Split into five chronological sections — A Choice of Weapons (1940–42); Government Work (1942); The Home Front (1942–43); Standard Oil (1944–48), and Mass Media (1945–50) — the exhibition showcases a selection of Parks’ seminal early projects alongside a number of lesser-known works.
Moving through the years, we see Parks develop his moody, environmental aesthetic, combining studio portraiture and street photography into a highly psychological documentary style bubbling with tension.
Highlights of the exhibition include his 1942 profile of government office cleaner Ella Watson, one of the stories Parks covered while with the FSA. Watson, who cared for her household on a salary of little more than $1,000 per year, is the subject of Parks’ iconic image “Washington, D.C. Government charwoman” (1942), which he would later retitle “American Gothic” after the Grant Wood painting of the same name. The image became emblematic of the disparity facing black Americans, particularly at a time in which many fought and worked for a country at war while routinely being denied basic rights.
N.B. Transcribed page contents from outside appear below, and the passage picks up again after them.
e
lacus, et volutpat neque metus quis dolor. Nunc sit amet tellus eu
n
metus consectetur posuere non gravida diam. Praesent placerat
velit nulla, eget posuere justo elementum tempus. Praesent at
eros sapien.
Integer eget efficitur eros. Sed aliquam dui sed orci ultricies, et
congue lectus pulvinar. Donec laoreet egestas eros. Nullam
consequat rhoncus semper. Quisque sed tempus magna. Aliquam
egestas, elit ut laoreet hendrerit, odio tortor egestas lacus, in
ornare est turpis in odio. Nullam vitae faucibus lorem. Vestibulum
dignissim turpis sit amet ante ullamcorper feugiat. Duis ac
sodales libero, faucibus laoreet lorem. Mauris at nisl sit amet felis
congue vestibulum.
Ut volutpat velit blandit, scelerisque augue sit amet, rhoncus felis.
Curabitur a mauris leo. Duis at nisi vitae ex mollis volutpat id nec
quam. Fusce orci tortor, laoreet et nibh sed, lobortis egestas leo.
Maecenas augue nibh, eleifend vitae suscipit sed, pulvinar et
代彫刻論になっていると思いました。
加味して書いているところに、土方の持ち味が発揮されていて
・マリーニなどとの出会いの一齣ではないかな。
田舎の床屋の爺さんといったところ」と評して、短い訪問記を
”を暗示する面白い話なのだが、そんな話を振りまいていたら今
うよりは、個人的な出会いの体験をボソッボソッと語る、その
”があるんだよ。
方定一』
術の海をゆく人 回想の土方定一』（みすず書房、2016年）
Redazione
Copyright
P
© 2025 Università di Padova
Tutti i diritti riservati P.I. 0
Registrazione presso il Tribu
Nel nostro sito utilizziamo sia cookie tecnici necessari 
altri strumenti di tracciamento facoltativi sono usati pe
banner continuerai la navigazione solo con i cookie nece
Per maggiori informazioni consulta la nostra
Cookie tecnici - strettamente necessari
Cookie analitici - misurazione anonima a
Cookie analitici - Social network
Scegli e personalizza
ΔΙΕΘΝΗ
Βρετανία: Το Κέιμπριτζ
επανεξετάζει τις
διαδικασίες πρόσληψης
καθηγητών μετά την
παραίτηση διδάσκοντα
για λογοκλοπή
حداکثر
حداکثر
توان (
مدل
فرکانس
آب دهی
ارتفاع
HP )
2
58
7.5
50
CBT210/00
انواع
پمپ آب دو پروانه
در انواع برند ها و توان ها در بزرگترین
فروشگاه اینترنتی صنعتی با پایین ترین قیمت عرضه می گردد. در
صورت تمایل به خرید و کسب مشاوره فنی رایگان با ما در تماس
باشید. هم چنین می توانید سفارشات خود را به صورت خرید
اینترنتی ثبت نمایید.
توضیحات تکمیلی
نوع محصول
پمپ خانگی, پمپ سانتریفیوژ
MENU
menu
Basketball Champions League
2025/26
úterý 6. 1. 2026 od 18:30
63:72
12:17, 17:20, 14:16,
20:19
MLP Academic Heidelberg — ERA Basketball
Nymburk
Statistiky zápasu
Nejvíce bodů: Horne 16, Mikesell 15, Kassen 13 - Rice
Another powerful story is Parks’ coverage of 17-year-old Red Jackson, the subject of his 1948 Lifemagazine story “Harlem Gang Leader.” Although the final version deviated from the more nuanced vision Parks had planned, the story is a harrowing testament to the interconnectivity of poverty and violence and the degree to which much of it is inflicted on children.
Indeed, the portraits of children are the most haunting of all the images in “The New Tide.” Given his own experiences, Parks was keenly aware of the psychological toll that poverty exacted on the young, and his photographs of kids bearing the emotional and physical scars of being poor and black in midcentury America are as gutting as they are striking.
Parks would go on to become one of the preeminent photographers of the civil rights movement, and it bears noting that the children depicted in his early photographs would have been the same age as many of the civil rights protesters who were beaten at lunch counters and attacked by dogs and police officers. In this light, perhaps Parks’ camera as a “weapon” is less about showing the world how the other half lives and more about giving the disenfranchised the strength to fight for their lives.